Today, every human culture has language, many of which are astoundingly, or should I say incomprehensibly, different from one another. Did such languages arise totally independently after humans left Africa, or are all languages ‘evolved’ from an African predecessor? Atkinson used the same sort of methods to trace the origins of languages as have been used to follow biological evolution. He sampled the phonemes (roughly, verbal sounds) used in 504 different languages around the worlds and found that the pattern of variation in phonemes exactly matched the pattern of genetic diversity in humans.
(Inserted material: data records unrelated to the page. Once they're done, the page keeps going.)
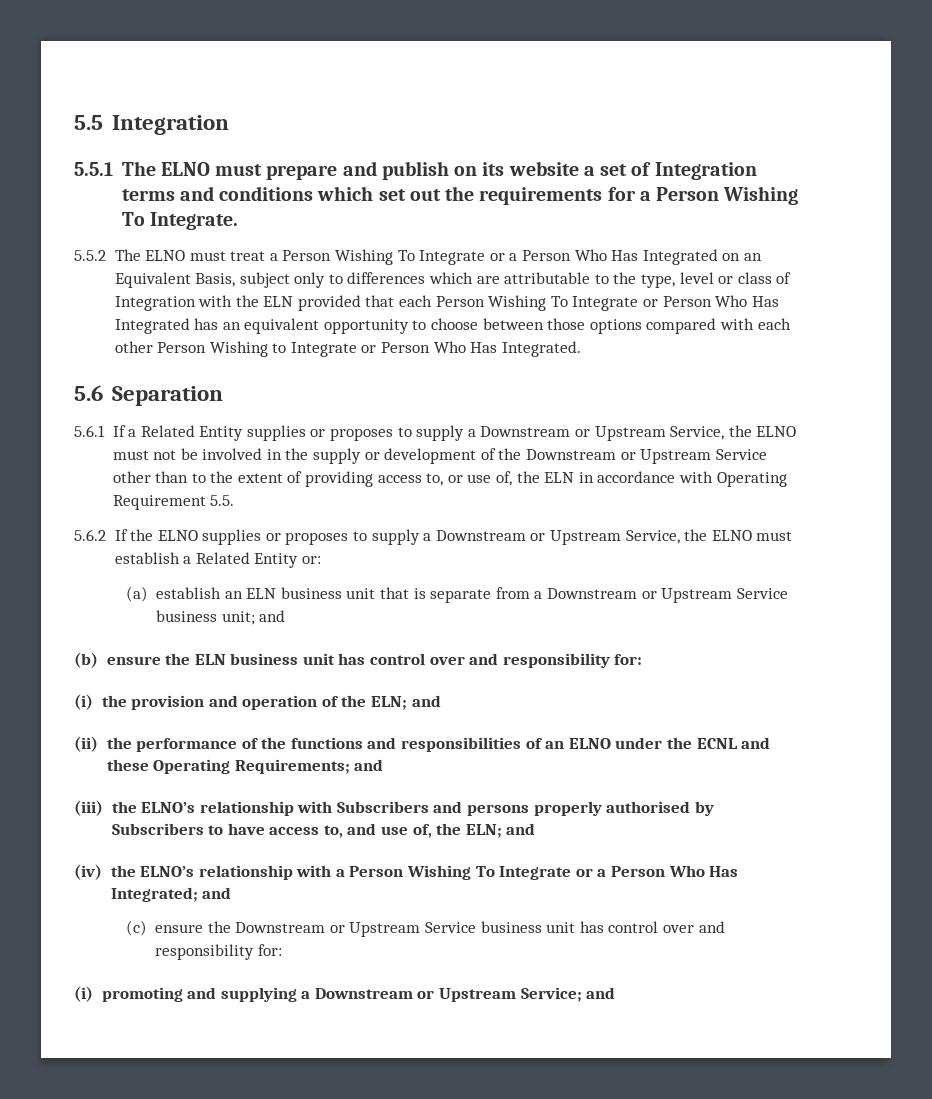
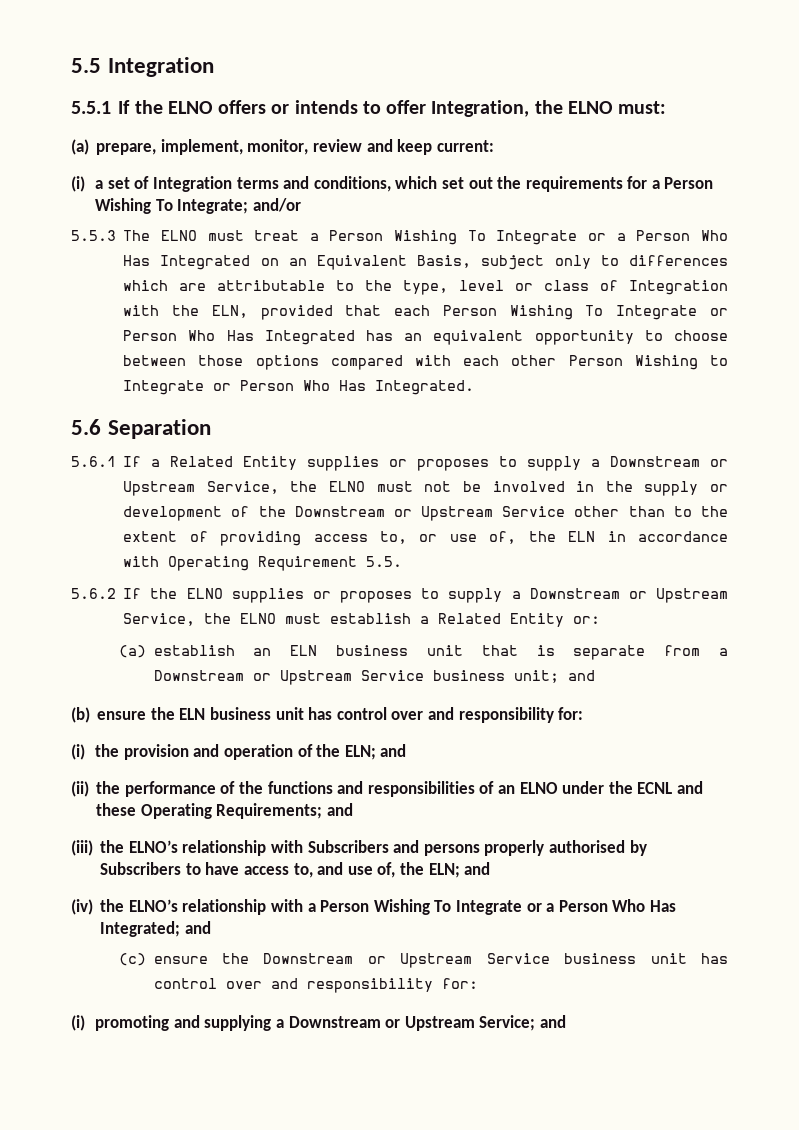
[121,161,579,180] The ELNO must prepare and publish on its website -> [118,100,667,117] [71,139,494,155] [71,176,85,192] If the ELNO offers or intends to offer Integration, the ELNO must: // (a) prepare, implement, monitor, review and keep current: // (i)
[219,186,314,201] conditions -> [313,176,391,192] conditions,
[149,212,238,230] [74,250,106,261] Integrate. // 5.5.2 -> [177,198,301,214] [71,230,116,241] Integrate; and/or // 5.5.3
[263,296,294,307] ELN -> [211,305,248,318] ELN,

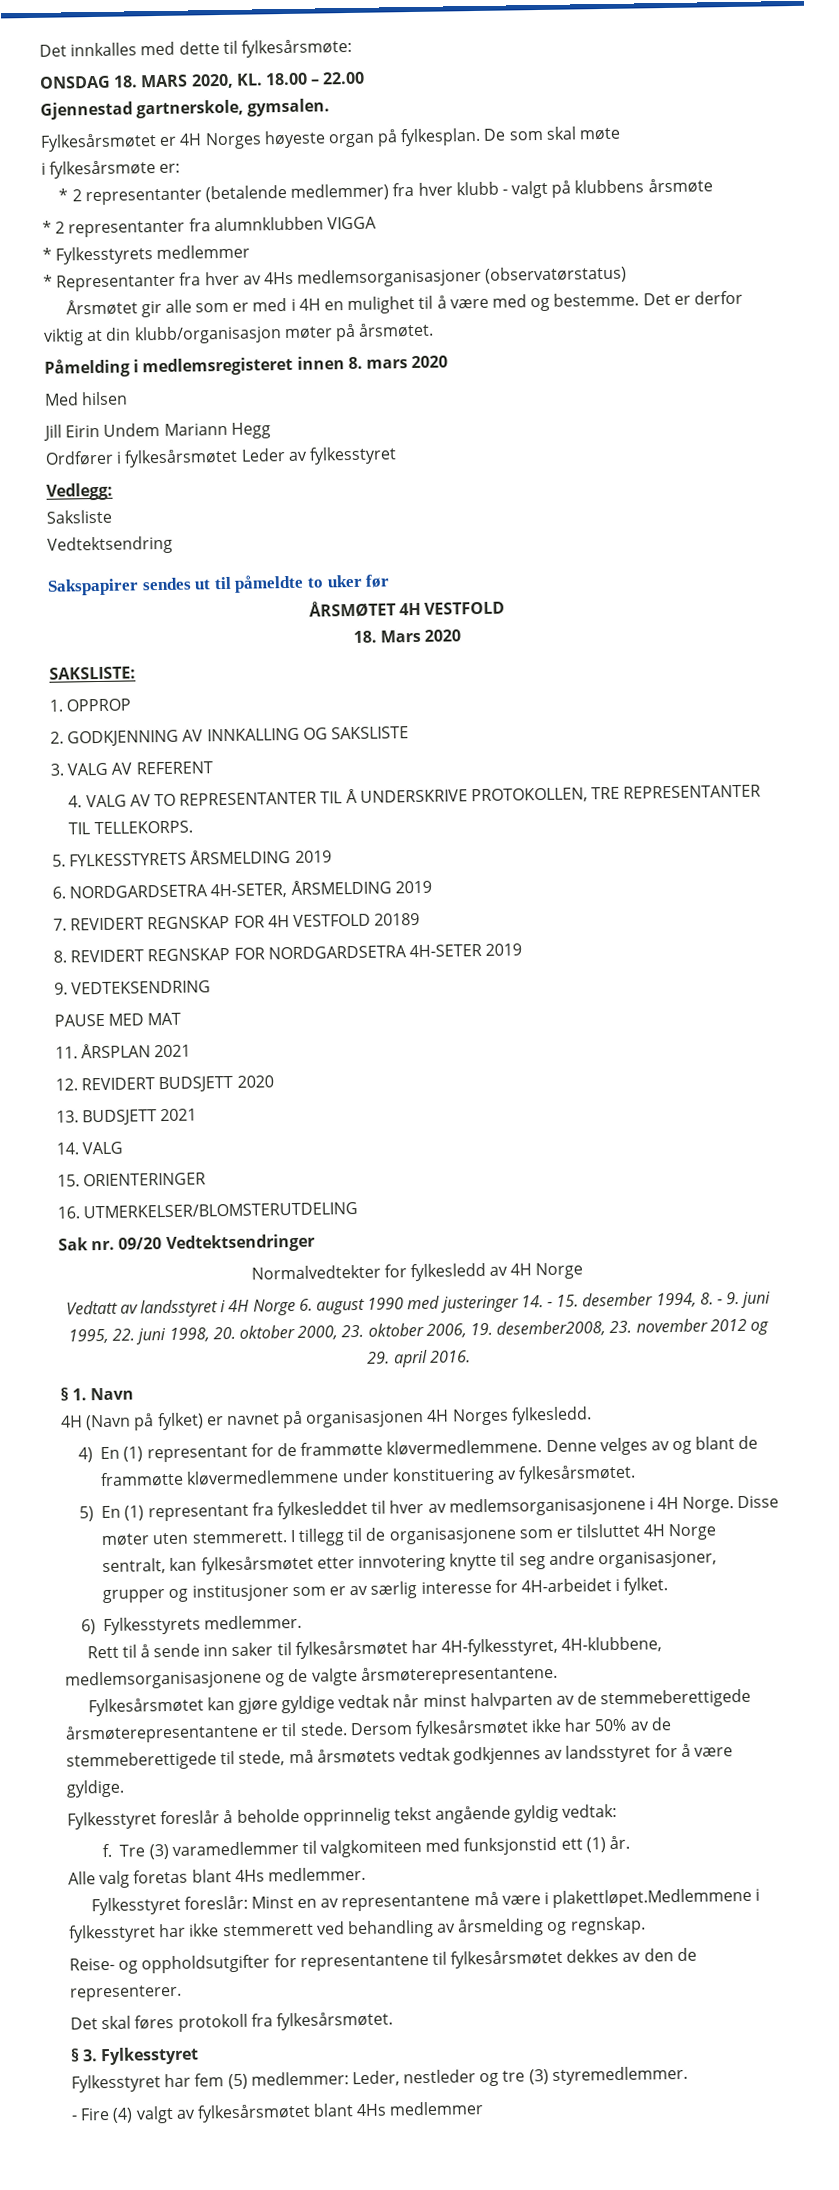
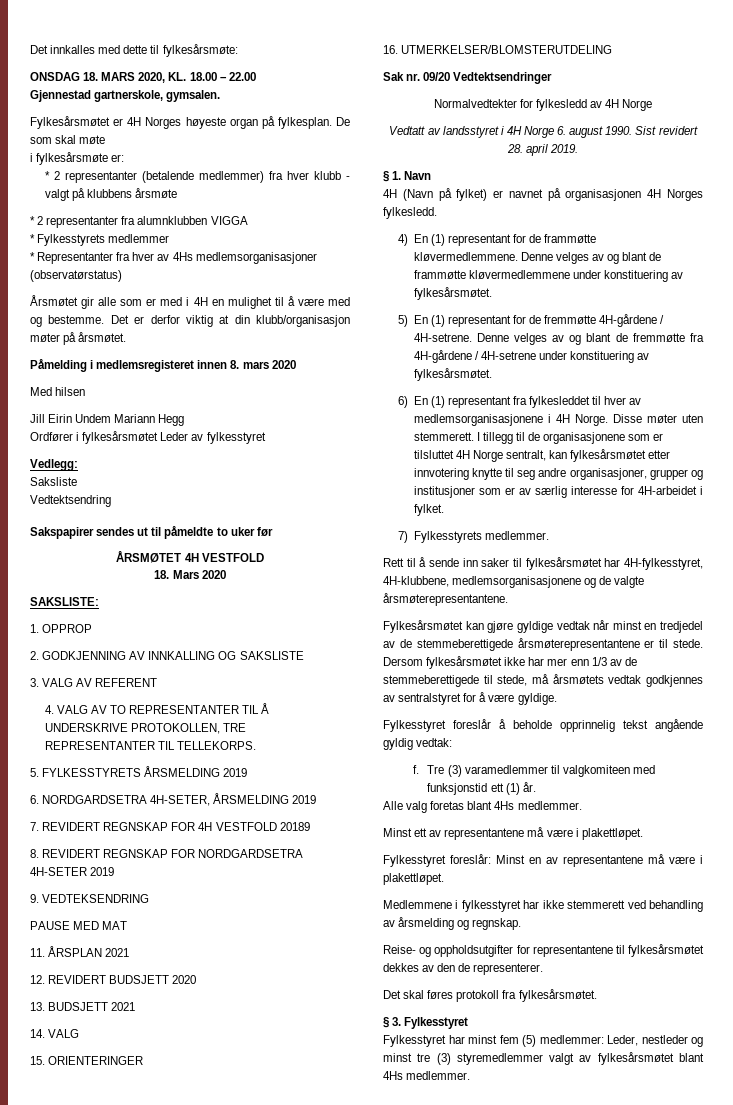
[367,1291,772,1313] [68,1318,769,1345] [367,1349,471,1368] 1990 med justeringer 14. - 15. desember 1994, 8. - 9. juni 1995, 22. juni 1998, 20. oktober 2000, 23. oktober 2006, 19. desember2008, 23. november 2012 og 29. april 2016. -> [605,126,698,135] [506,144,579,156] 1990. Sist revidert 28. april 2019.
(249, 1513) none -> [512,314,665,327] [413,333,704,345] [413,350,650,363] [413,368,492,381] [397,396,511,408] for de fremmøtte 4H-gårdene / 4H-setrene. Denne velges av og blant de fremmøtte fra 4H-gårdene / 4H-setrene under konstituering av fylkesårsmøtet. // 6) En (1) representant
[81,1619,97,1635] 6) -> [397,531,408,543] 7)
[469,1691,553,1711] halvparten -> [644,621,703,633] en tredjedel
[594,1718,628,1732] 50% -> [547,657,607,666] mer enn 1/3
[565,1744,652,1763] landsstyret -> [398,693,462,705] sentralstyret
(366, 1874) none -> [383,827,643,840] // Minst ett av representantene må være i plakettløpet.
[552,1887,753,1909] plakettløpet.Medlemmene -> [383,873,444,885] [383,900,452,909] plakettløpet. // Medlemmene
(192, 2080) none -> [468,1035,497,1044] minst
(500, 2079) none -> [383,1053,412,1062] minst
[551,2065,688,2086] [71,2107,134,2123] styremedlemmer. // - Fire (4) -> [456,1053,543,1065] styremedlemmer
[389,2101,485,2116] medlemmer -> [406,1071,471,1080] medlemmer.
 Africans have the greatest variation in both phonemes and DNA, the more recently settled areas (Europe and Asia) have more moderate variation in both, and the fewest phonemes and least genetic diversity were found in South America and on Pacific islands.

Language Map of the World
Map courtesy of www.theodora.com/maps used with permission.

This strongly suggests that language, like humans themselves, originated in Africa. A subset of those humans left Africa, taking their local language with them. As humans spread throughout the world, they continued to take only the particular phonemes they needed to each new location. When they reached islands such as Hawaii, for example, their total phonemic inventory had been whittled down to just over a dozen.